Ikut Mengantar Jenazah Gembong Warsono, Masih Pantaskah Anies Diserang dengan Ayat dan Mayat?

Oleh Yarifai Mappeaty | Pemerhati Sosial Politik

GEMBONG Warsono, politisi senior PDIP DKI Jakarta, dikhabarkan telah menutup mata untuk selamanya, pada Sabu dini hari, 14 Oktober 2023, di RSPP Pertamina, Jakarta Selatan. Mendengar kabar itu pada ba’da subuh, Anies sontak membatalkan semua agendanya pada siang hari itu, yang telah dijadwalkan beberapa pekan sebelumnya.

Sepenting itukah Gembong bagi Anies, layaknya dua orang sahabat? Sehingga waktunya hari itu hendak dicurahkan sepenuhnya hanya untuk seorang Gembong. Padahal semua tahu kalau almarhum dianggap salah satu yang paling keras mengeritik dan menyerang Anies semasa menjabat Gubernur DKI Jakarta. 

Gembong bersama dua rekannya yang lain, yaitu, Prasetyo Edi Marsudi dan Gilbert Simanjuntak, melihat Anies seolah tidak ada baik dan benarnya sama sekali.  Anies selalu tampak buruk dan salah melulu. Sangking “bawelnya”, mereka kerap dijuluki oleh simpatisan Anies sebagai ‘trio kwek-kwek’ dari Kebon Sirih.

Tengkok, misalnya, bagaimana gigihnya mereka berupaya membuat Anies bersalah pada kasus Formula E dan penanganan banjir Jakarta. Begitu bernafsunya, mereka tampak baru akan merasa puas, jika Anies sudah dipakaikan rompi orange KPK.

Publik pun kaget, seolah tak percaya Anies tampak di antara para pelayat di rumah duka. Bahkan, tak hanya melayat, tapi juga ikut mengantar Gembong ke tempat peristirahatan terakhirnya di Tanah Kusir. Bahkan memberi testimoni kalau almarhum orang baik, hingga memanjatkan do’a terbaik untuknya. 

Demikian pula di antara kolega Gembong, tentu tidak ada seorang pun membayangkan kalau Anies akan datang. Jangankan melayat, menyampaikan ucapan duka cita pun, mungkin juga tidak. Sebab mengingat sikap Gembong selama ini, membuat mereka tak melihat alasan bagi Anies untuk datang. Sehingga kedatangan Anies, benar-benar surprise.  

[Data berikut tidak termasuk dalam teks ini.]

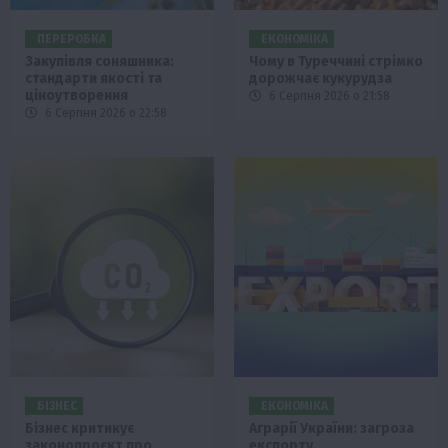
ПЕРЕРОБКА
ЕКОНОМІКА
Закупівля соняшника:
Чому в Туреччині стрімко
стандарти якості та
дорожчає кукурудза
ціноутворення
6 Серпня 2026 о 21:58
6 Серпня 2026 о 22:58
БІЗНЕС
ЕКОНОМІКА
Бізнес критикує
Аграрії України: загроза
законопроєкт про
експорту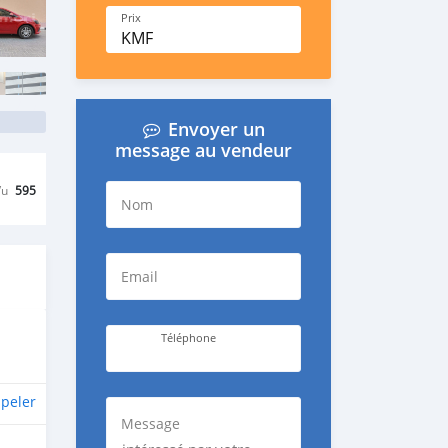
Prix
KMF
Envoyer un
message au vendeur
Vu
595
Nom
Email
Téléphone
peler
Message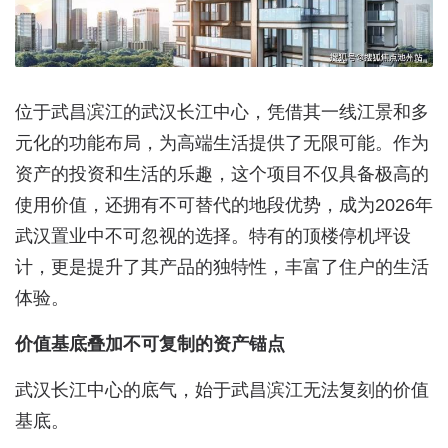
位于武昌滨江的武汉长江中心，凭借其一线江景和多
元化的功能布局，为高端生活提供了无限可能。作为
资产的投资和生活的乐趣，这个项目不仅具备极高的
使用价值，还拥有不可替代的地段优势，成为2026年
武汉置业中不可忽视的选择。特有的顶楼停机坪设
计，更是提升了其产品的独特性，丰富了住户的生活
体验。
价值基底叠加不可复制的资产锚点
武汉长江中心的底气，始于武昌滨江无法复刻的价值
基底。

Tetapi cara pandang Anies berbeda. Boleh jadi ia menganggap Gembong adalah penolongnya. Seperti kata pameo, ‘Musuhmu adalah sahabat terbaikmu.’  Justru karena sikap kritis Gembong membuat dirinya sangat berhati-hati selama memimpin Jakarta, agar tak membuat kesalahan.

Sebab bayangkan, jika saja Gembong tak sekeras itu, bukan tak mungkin Anies lena dengan kekuasan yang ada di tangannya, sehingga pada akhirnya ia pun menjadi tersandera. Bagaimana tidak? Bagi orang yang memiliki integritas, menjadi orang nomor satu di DKI tentu tidak gampang, terlalu besar godaan. Setiap tahun mengelola APBD lebih dari 70 trilyun, sungguh menggoda. 

Selain itu, hubungan Anies dengan Gembong menurut kapasitas masing-masing di DKI Jakarta, harus dilihat dalam perspektif kolaborasi. Dalam konteks ini, Anies tak pernah menggunakan diksi “musuh”, tetapi lebih sebagai “lawan” yang menyerupai sparring partner dalam permainan bulu tangkis, seperti kerap ia ungkapkan. 

Apakah Anies sekadar bermain kata-kata, seperti yang sering dituduhkan oleh para pembencinya? Tidak. Kedatangannya melayat dan mengantar jenazah hingga di pemakaman, selain sebagai bentuk penghormatan terakhirnya pada Gembong, juga adalah bukti konsistensi pada ucapannya, bahwa Gembong baginya benar-benar bukan musuh, tetapi sebagai sparring partner.

Itu sebabnya Anies tak tampak canggung saat berada ditengah orang-orang yang tak bersahabat dengannya. Mengapa? Karena ia memang tulus melakukannya.  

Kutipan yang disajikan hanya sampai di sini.